● Exercise: Each line in the data must be reproduced as written, except for any picture.

● Records shown:
_____
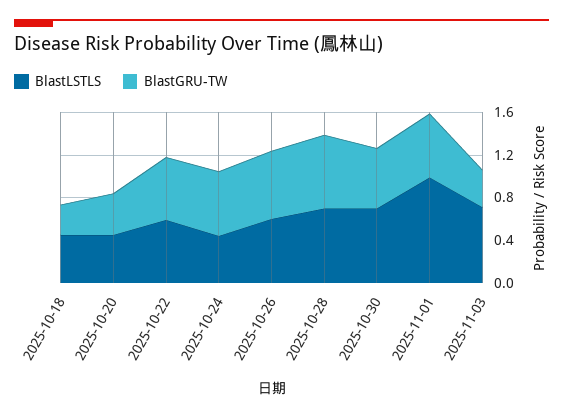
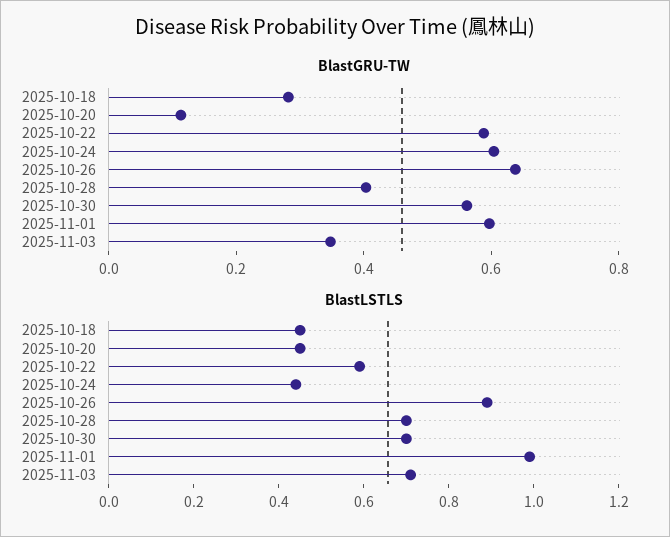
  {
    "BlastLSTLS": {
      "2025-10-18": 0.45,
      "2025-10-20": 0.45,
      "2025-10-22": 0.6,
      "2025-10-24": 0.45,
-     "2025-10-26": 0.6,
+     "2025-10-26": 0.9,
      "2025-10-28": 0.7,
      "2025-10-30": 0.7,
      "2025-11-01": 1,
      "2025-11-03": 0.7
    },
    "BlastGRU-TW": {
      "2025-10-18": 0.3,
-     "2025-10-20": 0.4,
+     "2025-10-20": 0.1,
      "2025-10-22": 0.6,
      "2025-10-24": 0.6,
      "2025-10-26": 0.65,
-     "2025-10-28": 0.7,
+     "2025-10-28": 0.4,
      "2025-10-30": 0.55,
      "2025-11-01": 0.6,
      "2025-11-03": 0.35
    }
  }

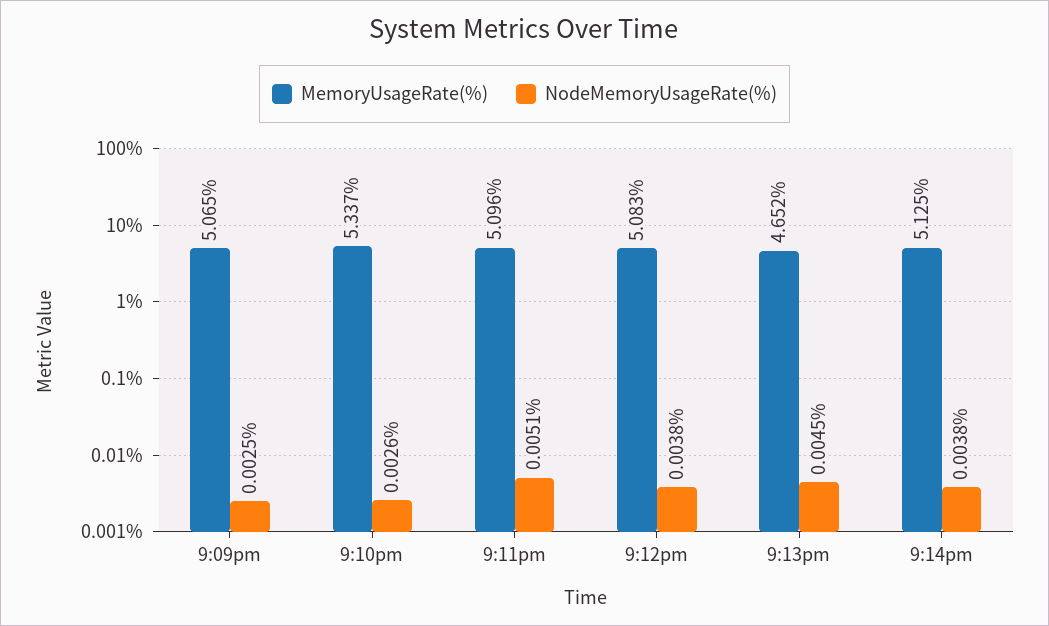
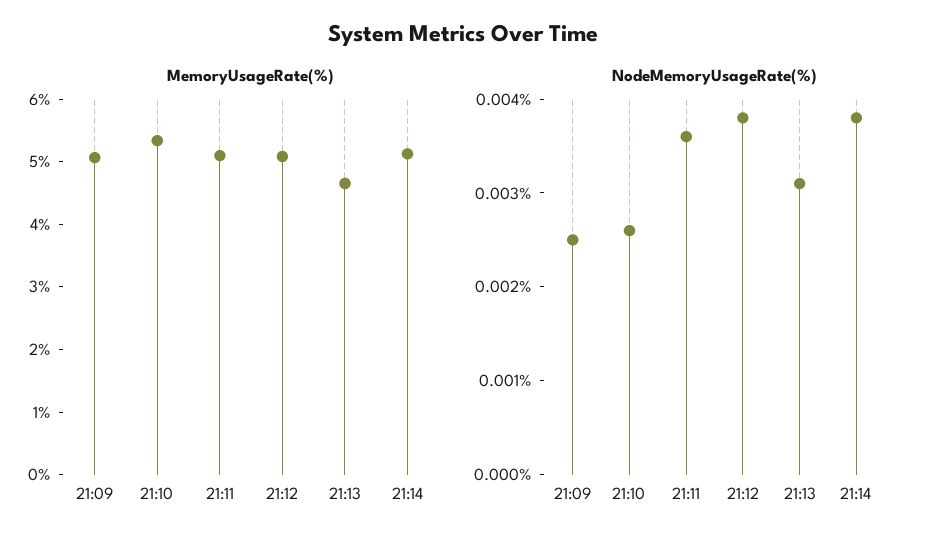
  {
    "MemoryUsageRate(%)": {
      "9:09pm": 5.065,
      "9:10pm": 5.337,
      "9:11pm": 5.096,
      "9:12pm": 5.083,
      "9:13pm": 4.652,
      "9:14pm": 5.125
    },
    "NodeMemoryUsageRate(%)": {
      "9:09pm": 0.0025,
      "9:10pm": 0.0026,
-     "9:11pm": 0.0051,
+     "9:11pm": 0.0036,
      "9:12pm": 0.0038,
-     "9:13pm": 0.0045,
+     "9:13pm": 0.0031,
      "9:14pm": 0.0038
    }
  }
_____
● Answer to the problem:
  {
    "BlastLSTLS": {
      "2025-10-18": 0.45,
      "2025-10-20": 0.45,
      "2025-10-22": 0.6,
      "2025-10-24": 0.45,
-     "2025-10-26": 0.6,
+     "2025-10-26": 0.9,
      "2025-10-28": 0.7,
      "2025-10-30": 0.7,
      "2025-11-01": 1,
      "2025-11-03": 0.7
    },
    "BlastGRU-TW": {
      "2025-10-18": 0.3,
-     "2025-10-20": 0.4,
+     "2025-10-20": 0.1,
      "2025-10-22": 0.6,
      "2025-10-24": 0.6,
      "2025-10-26": 0.65,
-     "2025-10-28": 0.7,
+     "2025-10-28": 0.4,
      "2025-10-30": 0.55,
      "2025-11-01": 0.6,
      "2025-11-03": 0.35
    }
  }

  {
    "MemoryUsageRate(%)": {
      "9:09pm": 5.065,
      "9:10pm": 5.337,
      "9:11pm": 5.096,
      "9:12pm": 5.083,
      "9:13pm": 4.652,
      "9:14pm": 5.125
    },
    "NodeMemoryUsageRate(%)": {
      "9:09pm": 0.0025,
      "9:10pm": 0.0026,
-     "9:11pm": 0.0051,
+     "9:11pm": 0.0036,
      "9:12pm": 0.0038,
-     "9:13pm": 0.0045,
+     "9:13pm": 0.0031,
      "9:14pm": 0.0038
    }
  }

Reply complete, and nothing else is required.